Australia’s resources sector is transitioning out of a period of high capital investment and into a production phase as new projects ramp up.
Releasing its biannual report on Wednesday the Bureau of Resources and Energy Economics (BREE) said dropping commodity prices and rising costs are creating challenging investment conditions, resulting in the number of projects moving through the investment pipeline to decline.
Over the last ten years Australia has experienced rapid escalation in investment in resources and energy projects on the back of higher commodity prices.
At the end of October there were 63 projects at the committed stage with a combined value of $240 billion, compared to just six months earlier when there were 73 projects worth $268 billion.
BREE deputy executive director Wayne Calder explains the decline in value is the result of a record period for projects moving to the completed stage, in particular the completion of “mega” projects valued at over $5 billion which accounted for more than 50 per cent of the total value of investment over the past decade.
“While the number of projects at the committed stage contracted, the six months to October 2013 saw 18 projects completed at a record $30 billion,” Calder said.

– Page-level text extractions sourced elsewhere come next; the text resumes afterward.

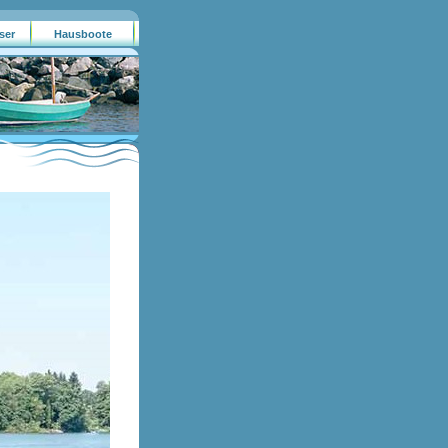
ser
Hausboote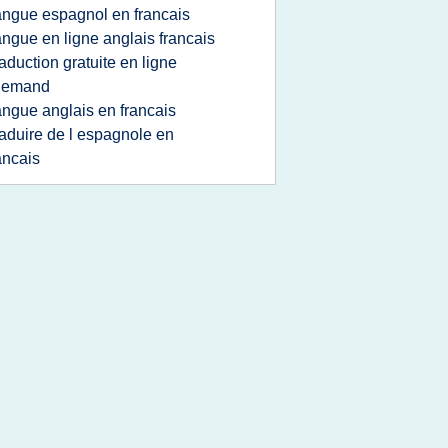
angue espagnol en francais
angue en ligne anglais francais
raduction gratuite en ligne
llemand
angue anglais en francais
raduire de l espagnole en
ancais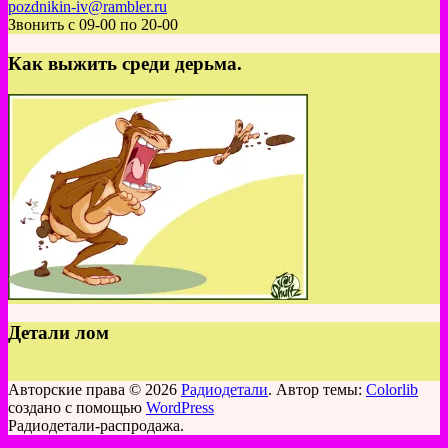
pozdnikin-iv@rambler.ru
Звонить с 09-00 по 20-00
Как выжить среди дерьма.
Детали лом
Авторские права © 2026
Радиодетали
. Автор темы:
Colorlib
создано с помощью
WordPress
Радиодетали-распродажа.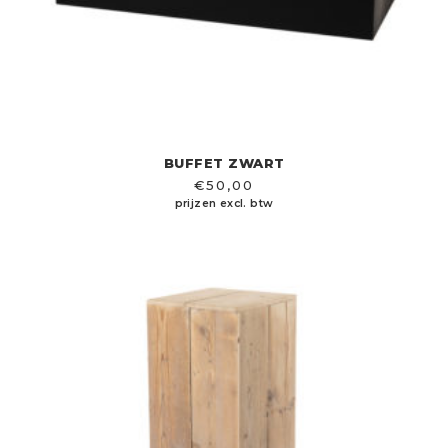
BUFFET ZWART
€
50,00
prijzen excl. btw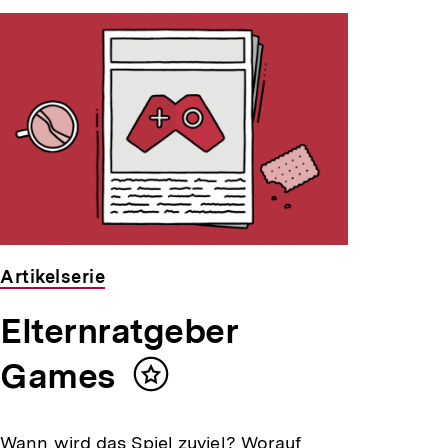
Artikelserie
Elternratgeber
Games
Inhalt
merken
Wann wird das Spiel zuviel? Worauf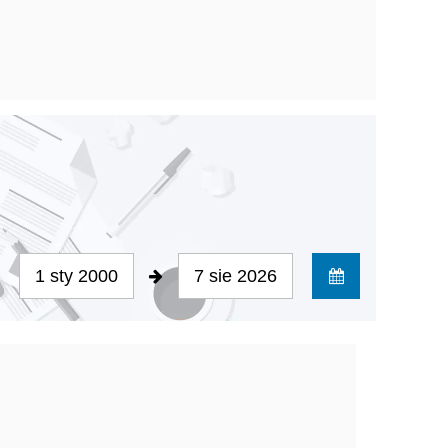
1 sty 2000
7 sie 2026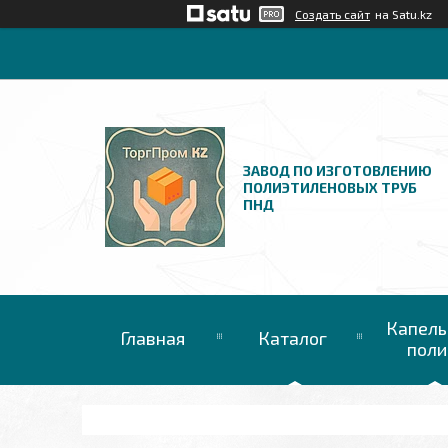
Создать сайт
на Satu.kz
ЗАВОД ПО ИЗГОТОВЛЕНИЮ
ПОЛИЭТИЛЕНОВЫХ ТРУБ
ПНД
Капель
Главная
Каталог
поли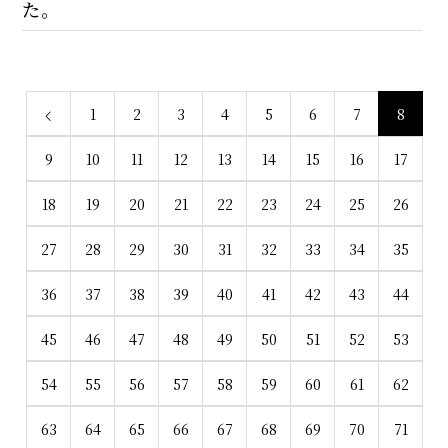
た。
1
2
3
4
5
6
7
8
9
10
11
12
13
14
15
16
17
18
19
20
21
22
23
24
25
26
27
28
29
30
31
32
33
34
35
36
37
38
39
40
41
42
43
44
45
46
47
48
49
50
51
52
53
54
55
56
57
58
59
60
61
62
63
64
65
66
67
68
69
70
71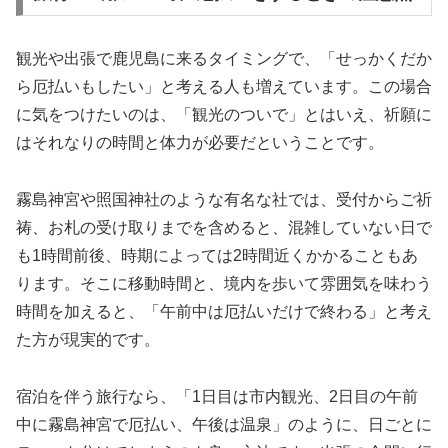
観光や出張で鹿児島に来るタイミングで、「せっかくだか
ら厄払いもしたい」と考える人も増えています。この場合
に気をつけたいのは、「観光のついで」とはいえ、祈願に
はそれなりの時間と体力が必要だということです。
霧島神宮や照国神社のような有名な社では、受付からご祈
祷、お札の受け取りまでを含めると、混雑していない日で
も1時間前後、時期によっては2時間近くかかることもあ
ります。そこに移動時間と、境内を歩いて雰囲気を味わう
時間を加えると、「午前中は厄払いだけで終わる」と考え
た方が現実的です。
宿泊を伴う旅行なら、「1日目は市内観光、2日目の午前
中に霧島神宮で厄払い、午後は温泉」のように、日ごとに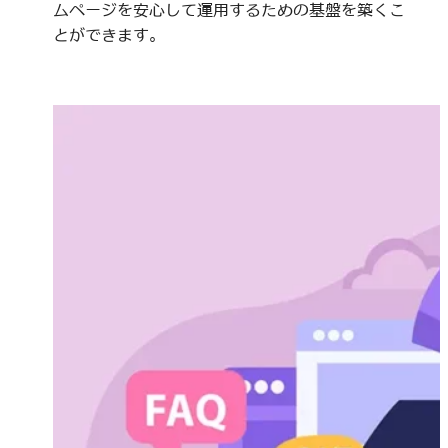
ムページを安心して運用するための基盤を築くこ
とができます。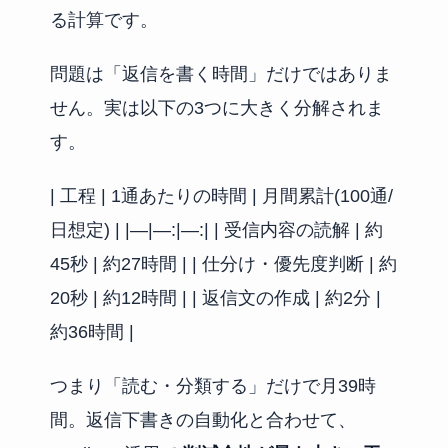
る計算です。
問題は「返信を書く時間」だけではありま
せん。実は以下の3つに大きく分解されま
す。
| 工程 | 1通あたりの時間 | 月間累計(100通/
日想定) | |—|—:|—:| | 受信内容の読解 | 約
45秒 | 約27時間 | | 仕分け・優先度判断 | 約
20秒 | 約12時間 | | 返信文の作成 | 約2分 |
約36時間 |
つまり「読む・分類する」だけで月39時
間。返信下書きの自動化と合わせて、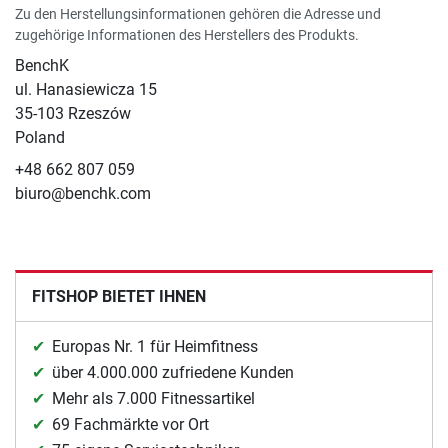
Zu den Herstellungsinformationen gehören die Adresse und
zugehörige Informationen des Herstellers des Produkts.
BenchK
ul. Hanasiewicza 15
35-103 Rzeszów
Poland
+48 662 807 059
biuro@benchk.com
FITSHOP BIETET IHNEN
Europas Nr. 1 für Heimfitness
über 4.000.000 zufriedene Kunden
Mehr als 7.000 Fitnessartikel
69 Fachmärkte vor Ort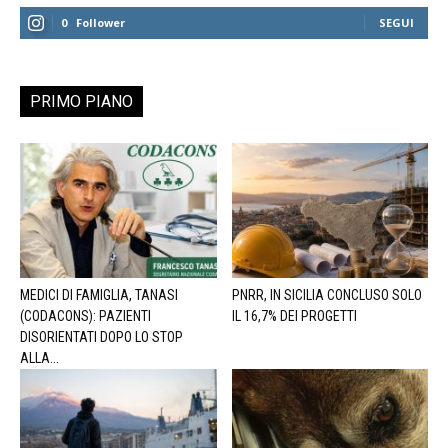
0
Follower
SEGUI
PRIMO PIANO
MEDICI DI FAMIGLIA, TANASI
PNRR, IN SICILIA CONCLUSO SOLO
(CODACONS): PAZIENTI
IL 16,7% DEI PROGETTI
DISORIENTATI DOPO LO STOP
ALLA...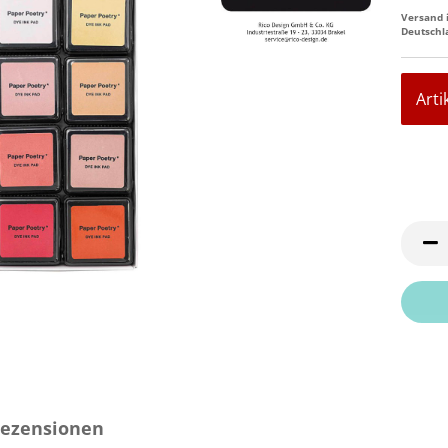
Versand 
Deutschl
Arti
ezensionen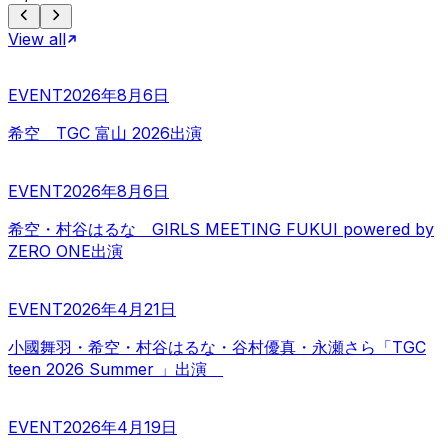
View all
EVENT
2026年8月6日
希空 TGC 富山 2026出演
EVENT
2026年8月6日
希空・村谷はるな GIRLS MEETING FUKUI powered by
ZERO ONE出演
EVENT
2026年4月21日
小國舞羽・希空・村谷はるな・谷村優真・永瀬さら「TGC
teen 2026 Summer 」出演
EVENT
2026年4月19日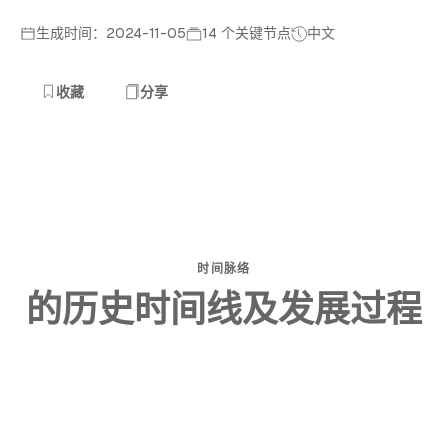
生成时间：2024-11-05
14 个关键节点
中文
收藏
分享
时间脉络
的历史时间线及发展过程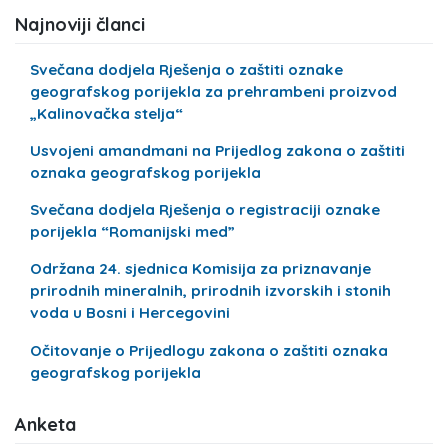
Najnoviji članci
Svečana dodjela Rješenja o zaštiti oznake
geografskog porijekla za prehrambeni proizvod
„Kalinovačka stelja“
Usvojeni amandmani na Prijedlog zakona o zaštiti
oznaka geografskog porijekla
Svečana dodjela Rješenja o registraciji oznake
porijekla “Romanijski med”
Održana 24. sjednica Komisija za priznavanje
prirodnih mineralnih, prirodnih izvorskih i stonih
voda u Bosni i Hercegovini
Očitovanje o Prijedlogu zakona o zaštiti oznaka
geografskog porijekla
Anketa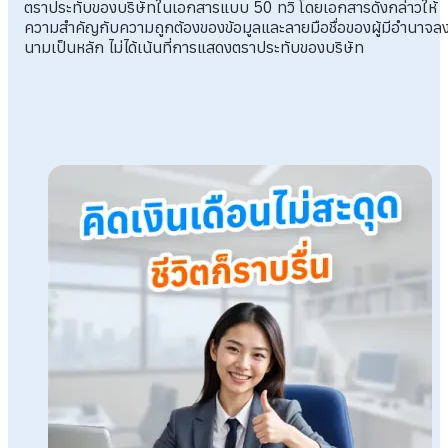
ตราประทับของบริษัทในเอกสารแบบ 50 ทวิ โดยเอกสารดังกล่าวให้
ความสำคัญกับความถูกต้องของข้อมูลและลายมือชื่อของผู้มีอำนาจล
นามเป็นหลัก ไม่ได้เน้นที่การแสดงตราประทับของบริษัท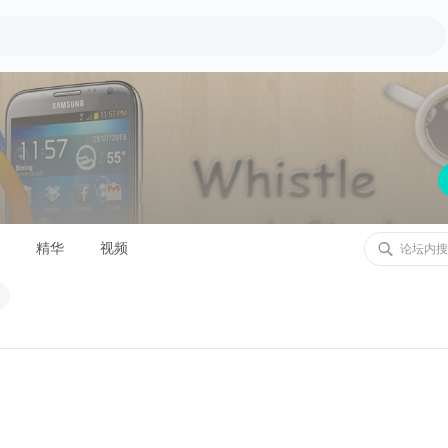
精华
视频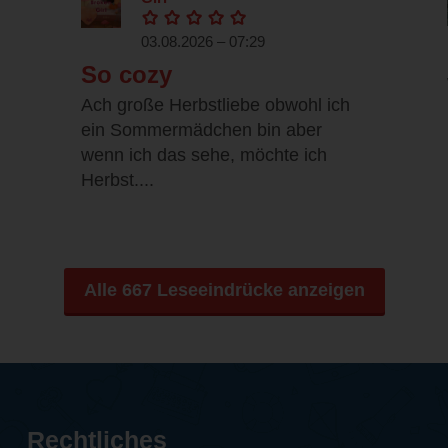
03.08.2026 – 07:29
So cozy
Ach große Herbstliebe obwohl ich
ein Sommermädchen bin aber
wenn ich das sehe, möchte ich
Herbst....
Alle 667 Leseeindrücke anzeigen
Rechtliches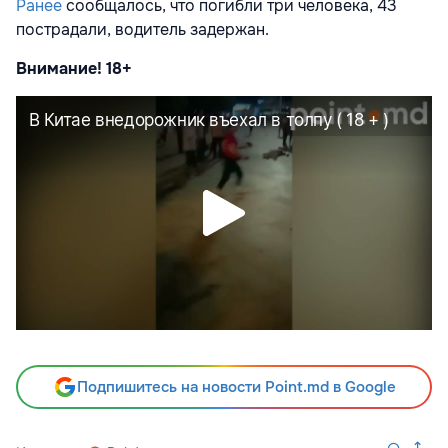
Ранее
сообщалось, что погибли три человека, 43
пострадали, водитель задержан.
Внимание! 18+
Подпишитесь на новости Point.md в Google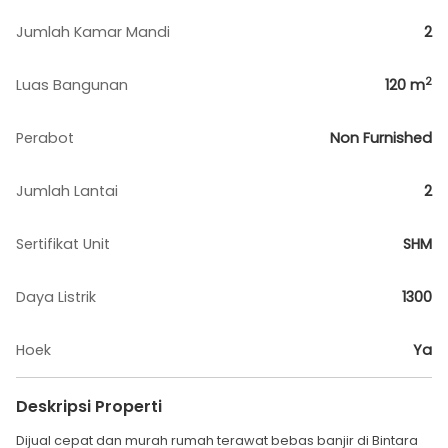
Jumlah Kamar Mandi
2
2
Luas Bangunan
120
m
Perabot
Non Furnished
Jumlah Lantai
2
Sertifikat Unit
SHM
Daya Listrik
1300
Hoek
Ya
Deskripsi Properti
Dijual cepat dan murah rumah terawat bebas banjir di Bintara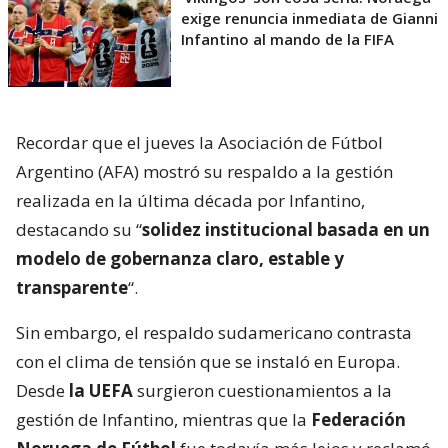
exige renuncia inmediata de Gianni
Infantino al mando de la FIFA
Recordar que el jueves la Asociación de Fútbol
Argentino (AFA) mostró su respaldo a la gestión
realizada en la última década por Infantino,
destacando su “
solidez institucional basada en un
modelo de gobernanza claro, estable y
transparente
“.
Sin embargo, el respaldo sudamericano contrasta
con el clima de tensión que se instaló en Europa.
Desde
la UEFA
surgieron cuestionamientos a la
gestión de Infantino, mientras que la
Federación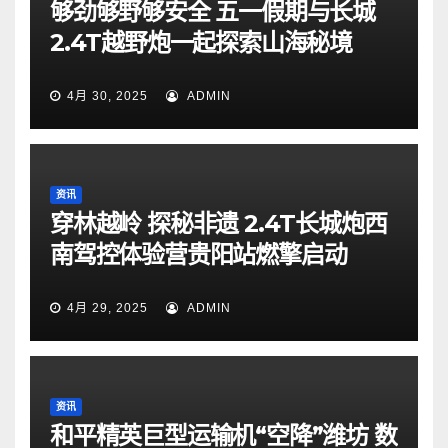
够劲够野够安全 五一假期与长城
2.4T越野炮一起探索山海秘境
4月 30, 2025
ADMIN
资讯
穿林越岭 探秘非遗 2.4T长城炮西
南驾控体验营贵阳站燃擎启动
4月 29, 2025
ADMIN
资讯
和平精英巨型运输机“空降”潍坊 数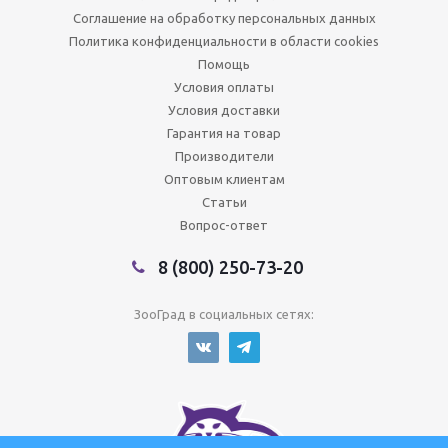
Соглашение на обработку персональных данных
Политика конфиденциальности в области cookies
Помощь
Условия оплаты
Условия доставки
Гарантия на товар
Производители
Оптовым клиентам
Статьи
Вопрос-ответ
8 (800) 250-73-20
ЗооГрад в социальных сетях: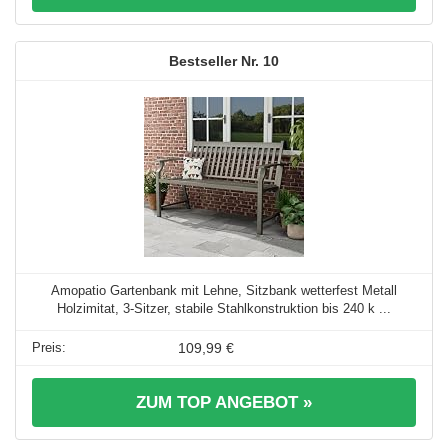
10
Amopatio Gartenbank mit Lehne, Sitzbank wetterfest Metall
Holzimitat, 3-Sitzer, stabile Stahlkonstruktion bis 240 k ...
109,99 €
ZUM TOP ANGEBOT »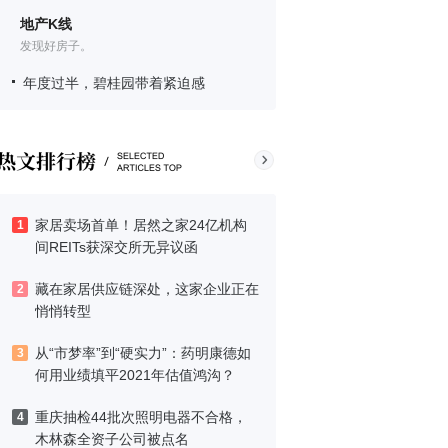
地产K线
发现好房子。
年度过半，碧桂园带着紧迫感
家居卖场首单！居然之家24亿机构
1
间REITs获深交所无异议函
藏在家居供应链深处，这家企业正在
2
悄悄转型
从“市梦率”到“硬实力”：药明康德如
3
何用业绩填平2021年估值鸿沟？
重庆抽检44批次照明电器不合格，
4
木林森全资子公司被点名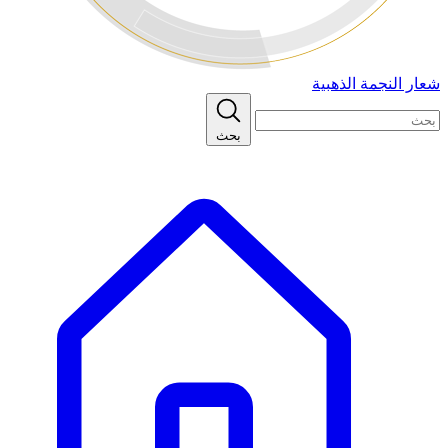
شعار النجمة الذهبية
بحث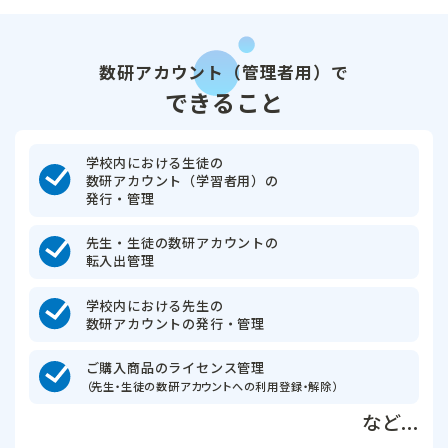
数研アカウント（管理者用）で
できること
学校内における生徒の
数研アカウント（学習者用）の
発行・管理
先生・生徒の数研アカウントの
転入出管理
学校内における先生の
数研アカウントの発行・管理
ご購入商品のライセンス管理
（先生・生徒の数研アカウントへの利用登録・解除）
など...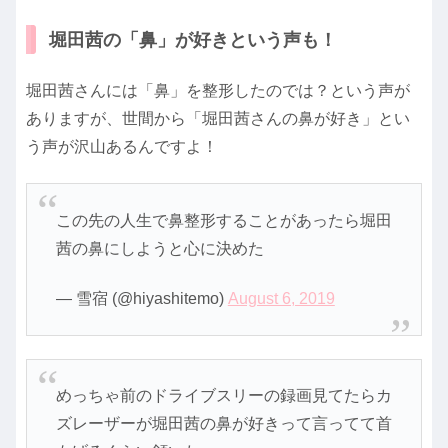
堀田茜の「鼻」が好きという声も！
堀田茜さんには「鼻」を整形したのでは？という声が
ありますが、世間から「堀田茜さんの鼻が好き」とい
う声が沢山あるんですよ！
この先の人生で鼻整形することがあったら堀田
茜の鼻にしようと心に決めた
— 雪宿 (@hiyashitemo)
August 6, 2019
めっちゃ前のドライブスリーの録画見てたらカ
ズレーザーが堀田茜の鼻が好きって言ってて首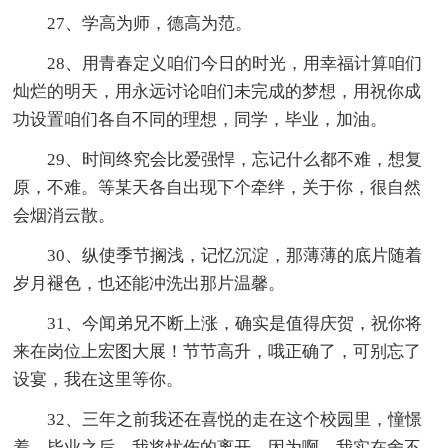
27、学高为师，德高为范。
28、用青春定义咱们今日的时光，用幸福计算咱们
灿烂的明天，用永远讨论咱们未完成的梦想，用祝你成
功设置咱们各自不同的理想，同学，毕业，加油。
29、时间终究会比爱强悍，忘记什么都不难，想复
原，不难。等某天各自出现下个牵绊，关于你，很自然
会烟消云散。
30、纵使季节搁浅，记忆沉淀，那薄薄的底片随着
岁月褪色，也还能冲洗出那片温馨。
31、今闻弟兄不断上涨，确实是值得庆贺，祝你将
来在岗位上宏图大展！节节高升，哦正确了，可别忘了
设宴，我在这里等你。
32、三年之前我还在喜悦的走在这个校园里，憧憬
着。毕业之后，我将忧伤的离开，因为啊，我实在舍不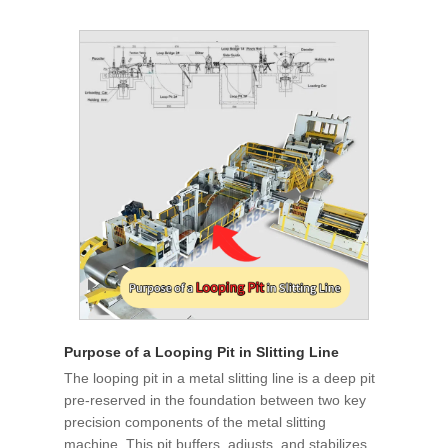
Purpose of a Looping Pit in Slitting Line
The looping pit in a metal slitting line is a deep pit
pre-reserved in the foundation between two key
precision components of the metal slitting
machine. This pit buffers, adjusts, and stabilizes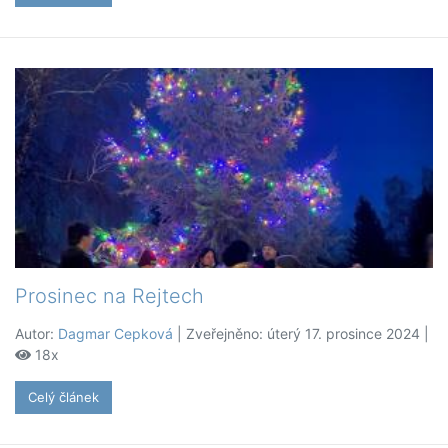
Prosinec na Rejtech
Autor:
Dagmar Cepková
| Zveřejněno: úterý 17. prosince 2024 |
18x
Celý článek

Projects completed over the last year are adding significant capacity to Australia’s production profile.
“Australia is now seeing a transition from the investment phase of the resources boom to the production phase,” Calder said.
Looking ahead, BREE said forward projections are indicating investment across the resources and energy sectors is likely to continue its decline over the medium term.
“There remains an opportunity to sustain higher levels of investment should projects at earlier stages of development proceed through the pipeline,” BREE stated.
But the global surge in resources has seen commodity supply catch up and in some cases exceed demand, resulting in softening prices.